Plain-text document sources:

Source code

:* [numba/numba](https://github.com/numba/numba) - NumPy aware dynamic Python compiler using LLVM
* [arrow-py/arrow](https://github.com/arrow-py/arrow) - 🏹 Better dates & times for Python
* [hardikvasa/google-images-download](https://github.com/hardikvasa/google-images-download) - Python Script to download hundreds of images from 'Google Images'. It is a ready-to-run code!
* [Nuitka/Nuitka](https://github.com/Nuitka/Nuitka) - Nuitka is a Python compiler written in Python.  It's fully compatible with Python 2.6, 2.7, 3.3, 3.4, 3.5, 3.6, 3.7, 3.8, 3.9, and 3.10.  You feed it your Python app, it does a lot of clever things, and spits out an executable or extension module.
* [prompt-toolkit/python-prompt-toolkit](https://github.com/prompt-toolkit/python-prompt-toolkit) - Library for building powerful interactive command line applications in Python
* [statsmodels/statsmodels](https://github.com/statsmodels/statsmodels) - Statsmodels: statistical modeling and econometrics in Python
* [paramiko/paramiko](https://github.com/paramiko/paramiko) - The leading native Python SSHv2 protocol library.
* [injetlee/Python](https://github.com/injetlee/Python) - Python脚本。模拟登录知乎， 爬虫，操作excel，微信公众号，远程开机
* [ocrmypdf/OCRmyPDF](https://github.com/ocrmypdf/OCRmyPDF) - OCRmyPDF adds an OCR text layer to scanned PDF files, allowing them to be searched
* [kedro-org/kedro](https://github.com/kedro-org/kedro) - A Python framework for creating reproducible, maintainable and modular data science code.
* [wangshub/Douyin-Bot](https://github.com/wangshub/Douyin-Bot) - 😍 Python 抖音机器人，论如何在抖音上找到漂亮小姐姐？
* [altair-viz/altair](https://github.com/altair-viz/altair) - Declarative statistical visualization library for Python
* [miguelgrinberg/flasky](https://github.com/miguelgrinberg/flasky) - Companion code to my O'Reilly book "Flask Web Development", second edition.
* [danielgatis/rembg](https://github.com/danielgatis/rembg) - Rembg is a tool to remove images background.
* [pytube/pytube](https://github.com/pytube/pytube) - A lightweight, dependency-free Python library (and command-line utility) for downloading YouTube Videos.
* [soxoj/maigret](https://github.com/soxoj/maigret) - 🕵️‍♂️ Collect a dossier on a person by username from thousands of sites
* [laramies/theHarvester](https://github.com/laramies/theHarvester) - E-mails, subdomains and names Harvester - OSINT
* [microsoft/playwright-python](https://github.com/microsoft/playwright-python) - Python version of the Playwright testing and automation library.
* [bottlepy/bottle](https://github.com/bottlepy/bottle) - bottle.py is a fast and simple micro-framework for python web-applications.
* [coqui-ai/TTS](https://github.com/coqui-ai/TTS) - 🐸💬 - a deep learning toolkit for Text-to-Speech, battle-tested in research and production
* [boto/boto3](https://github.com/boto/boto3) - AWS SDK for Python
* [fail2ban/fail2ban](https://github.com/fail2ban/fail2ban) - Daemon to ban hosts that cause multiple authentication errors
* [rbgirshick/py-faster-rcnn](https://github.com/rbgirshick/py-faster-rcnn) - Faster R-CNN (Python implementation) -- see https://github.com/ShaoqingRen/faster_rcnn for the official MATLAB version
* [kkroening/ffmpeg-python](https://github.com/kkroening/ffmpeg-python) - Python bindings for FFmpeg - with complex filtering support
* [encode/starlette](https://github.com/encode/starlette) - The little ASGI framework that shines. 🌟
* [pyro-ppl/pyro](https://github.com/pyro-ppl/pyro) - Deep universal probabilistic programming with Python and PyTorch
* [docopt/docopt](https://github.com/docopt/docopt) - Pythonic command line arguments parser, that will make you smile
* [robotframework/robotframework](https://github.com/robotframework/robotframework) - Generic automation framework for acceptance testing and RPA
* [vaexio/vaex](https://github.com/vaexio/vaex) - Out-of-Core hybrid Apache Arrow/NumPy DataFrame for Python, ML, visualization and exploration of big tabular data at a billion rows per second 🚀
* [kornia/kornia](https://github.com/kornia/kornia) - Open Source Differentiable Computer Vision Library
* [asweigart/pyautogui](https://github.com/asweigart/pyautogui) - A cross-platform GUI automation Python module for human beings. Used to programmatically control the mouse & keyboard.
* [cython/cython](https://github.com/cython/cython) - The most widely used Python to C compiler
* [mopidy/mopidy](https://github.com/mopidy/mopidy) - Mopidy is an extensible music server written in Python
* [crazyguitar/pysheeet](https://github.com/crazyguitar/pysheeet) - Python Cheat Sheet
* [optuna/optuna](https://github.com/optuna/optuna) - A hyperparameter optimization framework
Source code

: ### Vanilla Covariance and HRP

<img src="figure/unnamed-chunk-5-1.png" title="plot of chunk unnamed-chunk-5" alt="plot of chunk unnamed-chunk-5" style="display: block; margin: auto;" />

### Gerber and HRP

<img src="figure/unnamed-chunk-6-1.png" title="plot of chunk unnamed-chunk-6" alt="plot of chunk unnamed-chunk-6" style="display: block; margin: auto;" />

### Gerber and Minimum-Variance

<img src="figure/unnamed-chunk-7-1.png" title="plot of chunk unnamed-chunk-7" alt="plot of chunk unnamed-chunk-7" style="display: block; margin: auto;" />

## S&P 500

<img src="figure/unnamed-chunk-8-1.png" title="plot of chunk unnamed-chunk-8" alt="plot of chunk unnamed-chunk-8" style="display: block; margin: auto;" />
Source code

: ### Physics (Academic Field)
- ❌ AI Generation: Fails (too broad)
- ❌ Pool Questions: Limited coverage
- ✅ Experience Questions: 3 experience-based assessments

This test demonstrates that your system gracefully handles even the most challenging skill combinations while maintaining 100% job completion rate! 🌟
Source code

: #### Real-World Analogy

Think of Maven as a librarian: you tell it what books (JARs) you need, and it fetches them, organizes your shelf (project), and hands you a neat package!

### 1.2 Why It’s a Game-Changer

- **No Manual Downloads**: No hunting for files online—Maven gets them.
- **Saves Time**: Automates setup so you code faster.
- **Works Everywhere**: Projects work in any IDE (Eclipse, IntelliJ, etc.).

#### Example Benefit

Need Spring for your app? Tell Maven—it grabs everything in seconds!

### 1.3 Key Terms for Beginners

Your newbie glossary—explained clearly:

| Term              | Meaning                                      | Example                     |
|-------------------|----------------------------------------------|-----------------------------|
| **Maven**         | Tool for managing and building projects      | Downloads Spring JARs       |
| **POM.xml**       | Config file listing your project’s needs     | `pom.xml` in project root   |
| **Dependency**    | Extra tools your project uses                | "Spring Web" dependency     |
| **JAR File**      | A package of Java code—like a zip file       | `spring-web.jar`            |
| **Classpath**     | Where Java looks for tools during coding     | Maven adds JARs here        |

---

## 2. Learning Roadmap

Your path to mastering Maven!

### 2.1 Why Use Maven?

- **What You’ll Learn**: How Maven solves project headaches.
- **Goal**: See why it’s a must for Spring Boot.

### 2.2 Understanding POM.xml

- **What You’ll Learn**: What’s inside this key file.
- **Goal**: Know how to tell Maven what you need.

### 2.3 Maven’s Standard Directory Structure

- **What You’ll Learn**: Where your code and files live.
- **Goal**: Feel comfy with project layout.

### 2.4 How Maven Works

Task statement:
Copy every line above exactly.

Your solution:
Source code

:* [numba/numba](https://github.com/numba/numba) - NumPy aware dynamic Python compiler using LLVM
* [arrow-py/arrow](https://github.com/arrow-py/arrow) - 🏹 Better dates & times for Python
* [hardikvasa/google-images-download](https://github.com/hardikvasa/google-images-download) - Python Script to download hundreds of images from 'Google Images'. It is a ready-to-run code!
* [Nuitka/Nuitka](https://github.com/Nuitka/Nuitka) - Nuitka is a Python compiler written in Python.  It's fully compatible with Python 2.6, 2.7, 3.3, 3.4, 3.5, 3.6, 3.7, 3.8, 3.9, and 3.10.  You feed it your Python app, it does a lot of clever things, and spits out an executable or extension module.
* [prompt-toolkit/python-prompt-toolkit](https://github.com/prompt-toolkit/python-prompt-toolkit) - Library for building powerful interactive command line applications in Python
* [statsmodels/statsmodels](https://github.com/statsmodels/statsmodels) - Statsmodels: statistical modeling and econometrics in Python
* [paramiko/paramiko](https://github.com/paramiko/paramiko) - The leading native Python SSHv2 protocol library.
* [injetlee/Python](https://github.com/injetlee/Python) - Python脚本。模拟登录知乎， 爬虫，操作excel，微信公众号，远程开机
* [ocrmypdf/OCRmyPDF](https://github.com/ocrmypdf/OCRmyPDF) - OCRmyPDF adds an OCR text layer to scanned PDF files, allowing them to be searched
* [kedro-org/kedro](https://github.com/kedro-org/kedro) - A Python framework for creating reproducible, maintainable and modular data science code.
* [wangshub/Douyin-Bot](https://github.com/wangshub/Douyin-Bot) - 😍 Python 抖音机器人，论如何在抖音上找到漂亮小姐姐？
* [altair-viz/altair](https://github.com/altair-viz/altair) - Declarative statistical visualization library for Python
* [miguelgrinberg/flasky](https://github.com/miguelgrinberg/flasky) - Companion code to my O'Reilly book "Flask Web Development", second edition.
* [danielgatis/rembg](https://github.com/danielgatis/rembg) - Rembg is a tool to remove images background.
* [pytube/pytube](https://github.com/pytube/pytube) - A lightweight, dependency-free Python library (and command-line utility) for downloading YouTube Videos.
* [soxoj/maigret](https://github.com/soxoj/maigret) - 🕵️‍♂️ Collect a dossier on a person by username from thousands of sites
* [laramies/theHarvester](https://github.com/laramies/theHarvester) - E-mails, subdomains and names Harvester - OSINT
* [microsoft/playwright-python](https://github.com/microsoft/playwright-python) - Python version of the Playwright testing and automation library.
* [bottlepy/bottle](https://github.com/bottlepy/bottle) - bottle.py is a fast and simple micro-framework for python web-applications.
* [coqui-ai/TTS](https://github.com/coqui-ai/TTS) - 🐸💬 - a deep learning toolkit for Text-to-Speech, battle-tested in research and production
* [boto/boto3](https://github.com/boto/boto3) - AWS SDK for Python
* [fail2ban/fail2ban](https://github.com/fail2ban/fail2ban) - Daemon to ban hosts that cause multiple authentication errors
* [rbgirshick/py-faster-rcnn](https://github.com/rbgirshick/py-faster-rcnn) - Faster R-CNN (Python implementation) -- see https://github.com/ShaoqingRen/faster_rcnn for the official MATLAB version
* [kkroening/ffmpeg-python](https://github.com/kkroening/ffmpeg-python) - Python bindings for FFmpeg - with complex filtering support
* [encode/starlette](https://github.com/encode/starlette) - The little ASGI framework that shines. 🌟
* [pyro-ppl/pyro](https://github.com/pyro-ppl/pyro) - Deep universal probabilistic programming with Python and PyTorch
* [docopt/docopt](https://github.com/docopt/docopt) - Pythonic command line arguments parser, that will make you smile
* [robotframework/robotframework](https://github.com/robotframework/robotframework) - Generic automation framework for acceptance testing and RPA
* [vaexio/vaex](https://github.com/vaexio/vaex) - Out-of-Core hybrid Apache Arrow/NumPy DataFrame for Python, ML, visualization and exploration of big tabular data at a billion rows per second 🚀
* [kornia/kornia](https://github.com/kornia/kornia) - Open Source Differentiable Computer Vision Library
* [asweigart/pyautogui](https://github.com/asweigart/pyautogui) - A cross-platform GUI automation Python module for human beings. Used to programmatically control the mouse & keyboard.
* [cython/cython](https://github.com/cython/cython) - The most widely used Python to C compiler
* [mopidy/mopidy](https://github.com/mopidy/mopidy) - Mopidy is an extensible music server written in Python
* [crazyguitar/pysheeet](https://github.com/crazyguitar/pysheeet) - Python Cheat Sheet
* [optuna/optuna](https://github.com/optuna/optuna) - A hyperparameter optimization framework
Source code

: ### Vanilla Covariance and HRP

<img src="figure/unnamed-chunk-5-1.png" title="plot of chunk unnamed-chunk-5" alt="plot of chunk unnamed-chunk-5" style="display: block; margin: auto;" />

### Gerber and HRP

<img src="figure/unnamed-chunk-6-1.png" title="plot of chunk unnamed-chunk-6" alt="plot of chunk unnamed-chunk-6" style="display: block; margin: auto;" />

### Gerber and Minimum-Variance

<img src="figure/unnamed-chunk-7-1.png" title="plot of chunk unnamed-chunk-7" alt="plot of chunk unnamed-chunk-7" style="display: block; margin: auto;" />

## S&P 500

<img src="figure/unnamed-chunk-8-1.png" title="plot of chunk unnamed-chunk-8" alt="plot of chunk unnamed-chunk-8" style="display: block; margin: auto;" />
Source code

: ### Physics (Academic Field)
- ❌ AI Generation: Fails (too broad)
- ❌ Pool Questions: Limited coverage
- ✅ Experience Questions: 3 experience-based assessments

This test demonstrates that your system gracefully handles even the most challenging skill combinations while maintaining 100% job completion rate! 🌟
Source code

: #### Real-World Analogy

Think of Maven as a librarian: you tell it what books (JARs) you need, and it fetches them, organizes your shelf (project), and hands you a neat package!

### 1.2 Why It’s a Game-Changer

- **No Manual Downloads**: No hunting for files online—Maven gets them.
- **Saves Time**: Automates setup so you code faster.
- **Works Everywhere**: Projects work in any IDE (Eclipse, IntelliJ, etc.).

#### Example Benefit

Need Spring for your app? Tell Maven—it grabs everything in seconds!

### 1.3 Key Terms for Beginners

Your newbie glossary—explained clearly:

| Term              | Meaning                                      | Example                     |
|-------------------|----------------------------------------------|-----------------------------|
| **Maven**         | Tool for managing and building projects      | Downloads Spring JARs       |
| **POM.xml**       | Config file listing your project’s needs     | `pom.xml` in project root   |
| **Dependency**    | Extra tools your project uses                | "Spring Web" dependency     |
| **JAR File**      | A package of Java code—like a zip file       | `spring-web.jar`            |
| **Classpath**     | Where Java looks for tools during coding     | Maven adds JARs here        |

---

## 2. Learning Roadmap

Your path to mastering Maven!

### 2.1 Why Use Maven?

- **What You’ll Learn**: How Maven solves project headaches.
- **Goal**: See why it’s a must for Spring Boot.

### 2.2 Understanding POM.xml

- **What You’ll Learn**: What’s inside this key file.
- **Goal**: Know how to tell Maven what you need.

### 2.3 Maven’s Standard Directory Structure

- **What You’ll Learn**: Where your code and files live.
- **Goal**: Feel comfy with project layout.

### 2.4 How Maven Works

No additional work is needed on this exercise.